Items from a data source
* * *

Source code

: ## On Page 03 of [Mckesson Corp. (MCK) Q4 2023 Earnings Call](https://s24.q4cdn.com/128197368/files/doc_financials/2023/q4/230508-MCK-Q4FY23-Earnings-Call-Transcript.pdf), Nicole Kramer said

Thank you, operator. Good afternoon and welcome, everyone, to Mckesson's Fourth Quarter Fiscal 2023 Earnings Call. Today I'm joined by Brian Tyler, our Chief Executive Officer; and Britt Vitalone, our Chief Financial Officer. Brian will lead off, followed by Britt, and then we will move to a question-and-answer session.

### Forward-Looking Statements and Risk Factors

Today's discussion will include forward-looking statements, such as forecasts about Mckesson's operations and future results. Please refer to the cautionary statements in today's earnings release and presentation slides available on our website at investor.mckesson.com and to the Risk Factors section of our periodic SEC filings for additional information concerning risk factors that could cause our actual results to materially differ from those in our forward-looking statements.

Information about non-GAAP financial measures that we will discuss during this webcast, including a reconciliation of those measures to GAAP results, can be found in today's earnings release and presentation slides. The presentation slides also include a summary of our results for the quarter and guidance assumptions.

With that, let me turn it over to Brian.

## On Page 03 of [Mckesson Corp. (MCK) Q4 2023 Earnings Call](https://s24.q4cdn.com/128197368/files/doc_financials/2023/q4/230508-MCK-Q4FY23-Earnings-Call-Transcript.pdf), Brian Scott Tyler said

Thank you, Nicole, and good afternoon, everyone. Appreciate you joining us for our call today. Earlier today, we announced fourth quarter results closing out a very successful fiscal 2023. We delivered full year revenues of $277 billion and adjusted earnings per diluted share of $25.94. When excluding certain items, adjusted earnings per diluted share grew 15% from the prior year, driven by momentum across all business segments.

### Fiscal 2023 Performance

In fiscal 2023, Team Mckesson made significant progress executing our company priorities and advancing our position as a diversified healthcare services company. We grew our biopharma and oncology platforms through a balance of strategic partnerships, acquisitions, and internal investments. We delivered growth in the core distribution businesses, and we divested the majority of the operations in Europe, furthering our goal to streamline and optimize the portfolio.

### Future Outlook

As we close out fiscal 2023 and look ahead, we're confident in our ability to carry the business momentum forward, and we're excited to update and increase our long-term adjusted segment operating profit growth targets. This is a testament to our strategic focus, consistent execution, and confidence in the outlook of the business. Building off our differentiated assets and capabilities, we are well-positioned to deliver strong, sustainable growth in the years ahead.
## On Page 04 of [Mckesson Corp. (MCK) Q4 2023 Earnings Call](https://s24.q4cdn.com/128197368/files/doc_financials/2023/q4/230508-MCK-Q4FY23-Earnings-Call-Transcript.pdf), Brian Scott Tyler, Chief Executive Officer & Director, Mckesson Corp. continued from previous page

* * *

EXERCISE PROMPT:
Each record above should be given again exactly as it appears.

OUTPUT FOR THIS EXERCISE:
Source code

: ## On Page 03 of [Mckesson Corp. (MCK) Q4 2023 Earnings Call](https://s24.q4cdn.com/128197368/files/doc_financials/2023/q4/230508-MCK-Q4FY23-Earnings-Call-Transcript.pdf), Nicole Kramer said

Thank you, operator. Good afternoon and welcome, everyone, to Mckesson's Fourth Quarter Fiscal 2023 Earnings Call. Today I'm joined by Brian Tyler, our Chief Executive Officer; and Britt Vitalone, our Chief Financial Officer. Brian will lead off, followed by Britt, and then we will move to a question-and-answer session.

### Forward-Looking Statements and Risk Factors

Today's discussion will include forward-looking statements, such as forecasts about Mckesson's operations and future results. Please refer to the cautionary statements in today's earnings release and presentation slides available on our website at investor.mckesson.com and to the Risk Factors section of our periodic SEC filings for additional information concerning risk factors that could cause our actual results to materially differ from those in our forward-looking statements.

Information about non-GAAP financial measures that we will discuss during this webcast, including a reconciliation of those measures to GAAP results, can be found in today's earnings release and presentation slides. The presentation slides also include a summary of our results for the quarter and guidance assumptions.

With that, let me turn it over to Brian.

## On Page 03 of [Mckesson Corp. (MCK) Q4 2023 Earnings Call](https://s24.q4cdn.com/128197368/files/doc_financials/2023/q4/230508-MCK-Q4FY23-Earnings-Call-Transcript.pdf), Brian Scott Tyler said

Thank you, Nicole, and good afternoon, everyone. Appreciate you joining us for our call today. Earlier today, we announced fourth quarter results closing out a very successful fiscal 2023. We delivered full year revenues of $277 billion and adjusted earnings per diluted share of $25.94. When excluding certain items, adjusted earnings per diluted share grew 15% from the prior year, driven by momentum across all business segments.

### Fiscal 2023 Performance

In fiscal 2023, Team Mckesson made significant progress executing our company priorities and advancing our position as a diversified healthcare services company. We grew our biopharma and oncology platforms through a balance of strategic partnerships, acquisitions, and internal investments. We delivered growth in the core distribution businesses, and we divested the majority of the operations in Europe, furthering our goal to streamline and optimize the portfolio.

### Future Outlook

As we close out fiscal 2023 and look ahead, we're confident in our ability to carry the business momentum forward, and we're excited to update and increase our long-term adjusted segment operating profit growth targets. This is a testament to our strategic focus, consistent execution, and confidence in the outlook of the business. Building off our differentiated assets and capabilities, we are well-positioned to deliver strong, sustainable growth in the years ahead.
## On Page 04 of [Mckesson Corp. (MCK) Q4 2023 Earnings Call](https://s24.q4cdn.com/128197368/files/doc_financials/2023/q4/230508-MCK-Q4FY23-Earnings-Call-Transcript.pdf), Brian Scott Tyler, Chief Executive Officer & Director, Mckesson Corp. continued from previous page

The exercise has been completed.